My forum got hacked, but all they seemed to do was replace the config.php Where should I look for anything else to make sure everything is ok? They were the Turkish hackers.
They target forums for the mass amount of email address that are in the database to spam and sell on, they will get $0.50 - $5 per email address on the black market. I duno why they changed your config.php? May I ask what part they changed or added?
Best things would be re-upload all the files, change you db password and ask admin/mods/staff and all members to change their passwords... If you can Dedicated server, then OS reload might be good thing to do... just to be sure there aren't any high risk files uploded.
Thanks, I will have to do that. I can't see anything else changed, but I could be wrong so I will re-upload everything.
Change your password for everything, email, forum, cpanel and other things. What forum software are you on? You should re-upload everthing back, and then update to the latest version of the forum software.
also, when you reupload everything...don't just reupload it over the current files...delete the directory first. If they uploaded a malicious file (rather than altering an existing one), a simple upload of backup files won't erase that malicious file
And delete the directories as well. I believe vbulletin is the only one that uses a config file. What directory was it in? Go through all your files.
Do a fresh install and make sure you don't have unrequired permissions on certain files. Permissions is always an issue. Change each password, same applies for your FTP account and webhost control panel. @ForgottenCreature, there's far more BB systems that use config.php, in order for a script to work they must include some kind of mySQL, usually found on a config.php file, its located under /includes/ folder on vB, not sure about the others though. Meti
No, everything is NOT okay. The fact that they accessed your config file is the whole problem. Protect it! Are you able to set permissions on that file? Password protect it somehow.
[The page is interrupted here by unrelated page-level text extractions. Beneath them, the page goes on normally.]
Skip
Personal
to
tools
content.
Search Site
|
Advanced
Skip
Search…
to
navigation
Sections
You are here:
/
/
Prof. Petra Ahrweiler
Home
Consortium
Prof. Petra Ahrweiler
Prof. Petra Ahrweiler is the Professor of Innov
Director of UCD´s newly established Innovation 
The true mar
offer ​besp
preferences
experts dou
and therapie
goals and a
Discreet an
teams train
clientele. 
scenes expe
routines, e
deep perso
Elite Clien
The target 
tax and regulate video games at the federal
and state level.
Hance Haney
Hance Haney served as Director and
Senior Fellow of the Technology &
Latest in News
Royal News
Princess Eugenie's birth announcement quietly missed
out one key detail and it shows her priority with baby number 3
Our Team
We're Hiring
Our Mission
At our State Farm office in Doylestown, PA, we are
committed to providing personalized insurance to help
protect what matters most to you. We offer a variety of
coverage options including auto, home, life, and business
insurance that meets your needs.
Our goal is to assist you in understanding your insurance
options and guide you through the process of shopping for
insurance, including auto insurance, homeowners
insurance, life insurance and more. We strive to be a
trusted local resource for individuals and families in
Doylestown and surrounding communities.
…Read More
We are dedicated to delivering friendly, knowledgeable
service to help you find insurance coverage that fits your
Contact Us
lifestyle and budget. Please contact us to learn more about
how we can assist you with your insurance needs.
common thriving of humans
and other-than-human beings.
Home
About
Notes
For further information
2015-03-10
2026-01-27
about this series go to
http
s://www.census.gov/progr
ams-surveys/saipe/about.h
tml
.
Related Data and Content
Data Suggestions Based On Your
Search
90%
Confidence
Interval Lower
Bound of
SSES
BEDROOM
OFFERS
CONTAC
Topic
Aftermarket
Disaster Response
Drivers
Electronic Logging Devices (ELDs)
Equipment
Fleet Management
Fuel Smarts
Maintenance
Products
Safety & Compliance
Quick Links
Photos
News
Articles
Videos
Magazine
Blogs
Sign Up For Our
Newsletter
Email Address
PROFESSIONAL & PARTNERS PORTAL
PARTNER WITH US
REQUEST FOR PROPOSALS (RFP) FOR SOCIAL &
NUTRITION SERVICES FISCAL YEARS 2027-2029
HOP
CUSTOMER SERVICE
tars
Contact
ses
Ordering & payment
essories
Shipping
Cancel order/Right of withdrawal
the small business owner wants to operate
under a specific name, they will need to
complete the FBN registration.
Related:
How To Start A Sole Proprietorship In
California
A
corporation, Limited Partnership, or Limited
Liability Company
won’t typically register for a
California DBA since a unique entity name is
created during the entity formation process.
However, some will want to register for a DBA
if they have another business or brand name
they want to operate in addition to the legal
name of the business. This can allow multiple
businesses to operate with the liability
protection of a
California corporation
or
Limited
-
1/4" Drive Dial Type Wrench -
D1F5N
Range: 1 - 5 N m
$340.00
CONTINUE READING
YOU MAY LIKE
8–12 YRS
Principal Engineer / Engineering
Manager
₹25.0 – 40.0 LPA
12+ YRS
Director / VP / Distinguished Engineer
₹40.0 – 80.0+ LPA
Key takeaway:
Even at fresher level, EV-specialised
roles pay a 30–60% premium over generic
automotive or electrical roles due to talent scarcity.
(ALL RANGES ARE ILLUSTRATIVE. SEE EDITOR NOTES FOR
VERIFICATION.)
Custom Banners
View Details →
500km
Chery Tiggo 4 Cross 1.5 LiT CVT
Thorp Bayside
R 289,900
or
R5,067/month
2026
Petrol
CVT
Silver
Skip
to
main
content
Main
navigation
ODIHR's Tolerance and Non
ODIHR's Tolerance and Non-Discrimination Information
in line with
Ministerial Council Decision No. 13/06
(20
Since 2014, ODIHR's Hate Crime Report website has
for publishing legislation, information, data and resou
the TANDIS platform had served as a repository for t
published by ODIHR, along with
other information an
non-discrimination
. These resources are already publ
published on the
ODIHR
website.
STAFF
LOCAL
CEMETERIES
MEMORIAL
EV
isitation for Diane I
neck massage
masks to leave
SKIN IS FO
i was thinking around the same thing when i saw there was a reply here. chmod all your folders 0755 and php files 0644 you can probably chmod config.php 0600 and it'll be ok. should be anyway.
At least 95% of the successful hacks I've dealt with are because the owner/developer did not set appropriate permissions.
don't listen to this guy. 0700 makes it un viewable in a browser. you don't know what your talking about. keep your bad advice to yourself.